Trey Harris wrote:
Might I propose the following normalization:

1. .call, method definition call(), and .wrap call all take captures.

2. .call() and both types of call() all pass on the arguments of the
   current subroutine.

> 3. To call with no arguments, use .call(\()) and call(\()).

I have no problem with that, but the original form should probably exist too. I don't know if that's called invoke or what, but something that takes an arglist and constructs the capture to pass on would be very helpful to most users.

4. Introduce some syntax for getting a capture of the current argument
   list explicitly.  Perhaps $?ARGS or $?_ or $?CAPTURE.  One shouldn't
   have to choose between repeating your 20 parameters in order to take a
   capture of them, and eliminating your nice self-documenting 20
   parameter names so you can use the easy \$arglist trick.

I like the idea in 4, even though I'm not sure that I follow the rest of your logic. Having access to a variable that contains the current argument list called $?ARGS seems to be in line with the rest of the $? state variables that are provided.

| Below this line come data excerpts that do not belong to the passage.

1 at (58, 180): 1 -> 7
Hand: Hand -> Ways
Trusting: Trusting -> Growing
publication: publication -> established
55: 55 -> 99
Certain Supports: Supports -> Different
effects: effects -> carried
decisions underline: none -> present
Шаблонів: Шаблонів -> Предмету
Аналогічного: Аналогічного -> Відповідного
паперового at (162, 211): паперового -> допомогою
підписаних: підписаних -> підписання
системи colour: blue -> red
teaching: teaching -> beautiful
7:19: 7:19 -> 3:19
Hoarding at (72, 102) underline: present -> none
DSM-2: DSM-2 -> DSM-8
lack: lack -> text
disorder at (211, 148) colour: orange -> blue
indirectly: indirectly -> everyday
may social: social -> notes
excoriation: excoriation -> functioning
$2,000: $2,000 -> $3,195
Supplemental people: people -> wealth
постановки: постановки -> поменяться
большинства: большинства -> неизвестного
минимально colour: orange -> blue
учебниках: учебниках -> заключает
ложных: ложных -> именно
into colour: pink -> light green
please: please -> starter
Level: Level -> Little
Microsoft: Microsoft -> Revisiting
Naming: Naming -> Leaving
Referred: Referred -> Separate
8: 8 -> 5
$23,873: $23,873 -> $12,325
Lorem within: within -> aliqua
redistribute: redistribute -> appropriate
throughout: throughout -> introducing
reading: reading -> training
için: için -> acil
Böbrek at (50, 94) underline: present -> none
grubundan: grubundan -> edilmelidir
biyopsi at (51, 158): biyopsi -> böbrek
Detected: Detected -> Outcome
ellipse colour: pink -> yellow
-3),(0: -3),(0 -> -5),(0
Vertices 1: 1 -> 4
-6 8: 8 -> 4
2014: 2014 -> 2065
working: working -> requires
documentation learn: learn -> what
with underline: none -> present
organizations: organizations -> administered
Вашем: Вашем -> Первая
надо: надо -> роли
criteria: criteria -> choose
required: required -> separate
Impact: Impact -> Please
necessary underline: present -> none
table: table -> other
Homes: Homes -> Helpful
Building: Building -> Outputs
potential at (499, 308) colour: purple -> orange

So, in general, I think the only thing missing is something like invoke so that:

        invoke(1,2,3);

is identical to:

        call(\(1,2,3));

and:

        invoke([,] =$?ARGS);

is identical to:

        call($?ARGS);

is identical to:

        call();

Certainly a distinction on call vs call() is not what Perl 6 programmers will come to expect from the rest of the language, and I see no pressing reason to introduce it here.